*** STORED DATA Section Begins ***

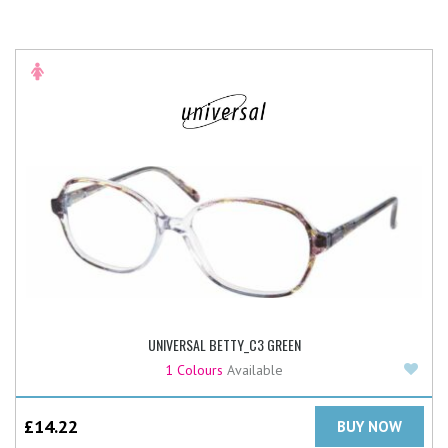
UNIVERSAL BETTY_C3 GREEN
Add
1 Colours
Available
£
14.22
BUY NOW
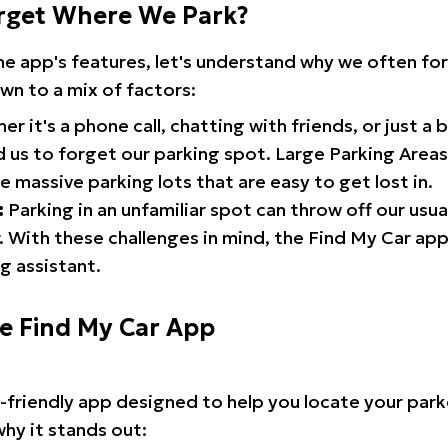
rget Where We Park?
the app's features, let's understand why we often f
wn to a mix of factors:
r it's a phone call, chatting with friends, or just a 
d us to forget our parking spot. Large Parking Areas:
e massive parking lots that are easy to get lost in.
:
Parking in an unfamiliar spot can throw off our usua
 With these challenges in mind, the Find My Car ap
g assistant.
he Find My Car App
r-friendly app designed to help you locate your park
why it stands out:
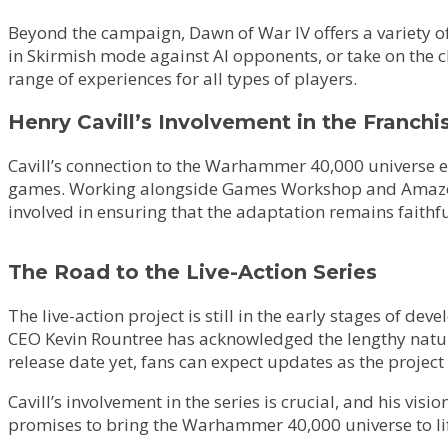
Beyond the campaign, Dawn of War IV offers a variety of
in Skirmish mode against AI opponents, or take on the
range of experiences for all types of players.
Henry Cavill’s Involvement in the Franchi
Cavill’s connection to the Warhammer 40,000 universe ext
games. Working alongside Games Workshop and Amazon, Ca
involved in ensuring that the adaptation remains faithful
The Road to the Live-Action Series
The live-action project is still in the early stages of de
CEO Kevin Rountree has acknowledged the lengthy nature of
release date yet, fans can expect updates as the project
Cavill’s involvement in the series is crucial, and his vi
promises to bring the Warhammer 40,000 universe to lif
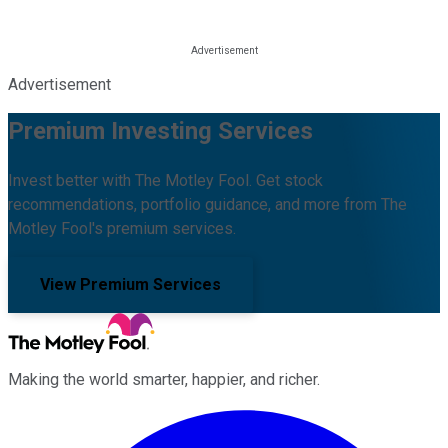
Advertisement
Premium Investing Services
Invest better with The Motley Fool. Get stock
recommendations, portfolio guidance, and more from The
Motley Fool's premium services.
View Premium Services
Making the world smarter, happier, and richer.
Facebook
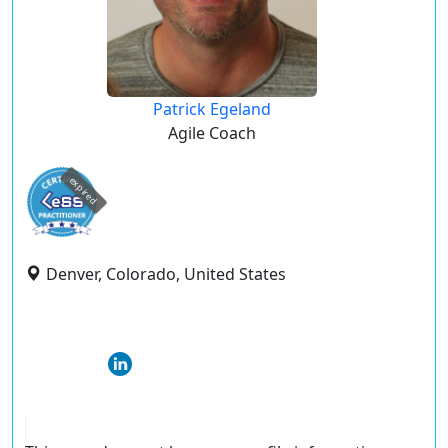
Patrick Egeland
Agile Coach
expired
Denver, Colorado, United States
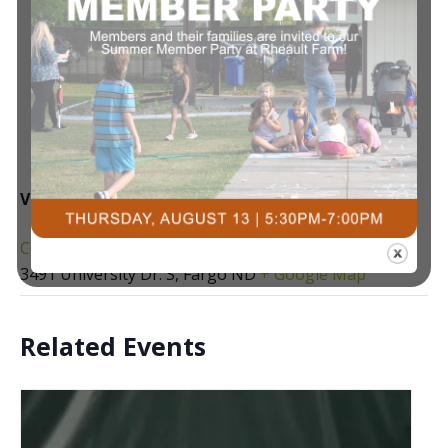
VENUE
Courts Plus Community Fitness
3491 University Dr. S, Fargo ND
+ Google Map
Related Events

*** STORED DATA Section Ends ***

### WHAT YOU WILL DO
Give every record again without changing a word. Exclude the pictures.

### SOLVED PROBLEM
UNIVERSAL BETTY_C3 GREEN
Add
1 Colours
Available
£
14.22
BUY NOW
rget Where We Park?
the app's features, let's understand why we often f
wn to a mix of factors:
r it's a phone call, chatting with friends, or just a 
d us to forget our parking spot. Large Parking Areas:
e massive parking lots that are easy to get lost in.
:
Parking in an unfamiliar spot can throw off our usua
 With these challenges in mind, the Find My Car ap
g assistant.
he Find My Car App
r-friendly app designed to help you locate your park
why it stands out:
Beyond the campaign, Dawn of War IV offers a variety of
in Skirmish mode against AI opponents, or take on the
range of experiences for all types of players.
Henry Cavill’s Involvement in the Franchi
Cavill’s connection to the Warhammer 40,000 universe ext
games. Working alongside Games Workshop and Amazon, Ca
involved in ensuring that the adaptation remains faithful
The Road to the Live-Action Series
The live-action project is still in the early stages of de
CEO Kevin Rountree has acknowledged the lengthy nature of
release date yet, fans can expect updates as the project
Cavill’s involvement in the series is crucial, and his vi
promises to bring the Warhammer 40,000 universe to lif
Advertisement
Premium Investing Services
Invest better with The Motley Fool. Get stock
recommendations, portfolio guidance, and more from The
Motley Fool's premium services.
View Premium Services
Making the world smarter, happier, and richer.
Facebook
Patrick Egeland
Agile Coach
expired
Denver, Colorado, United States
VENUE
Courts Plus Community Fitness
3491 University Dr. S, Fargo ND
+ Google Map
Related Events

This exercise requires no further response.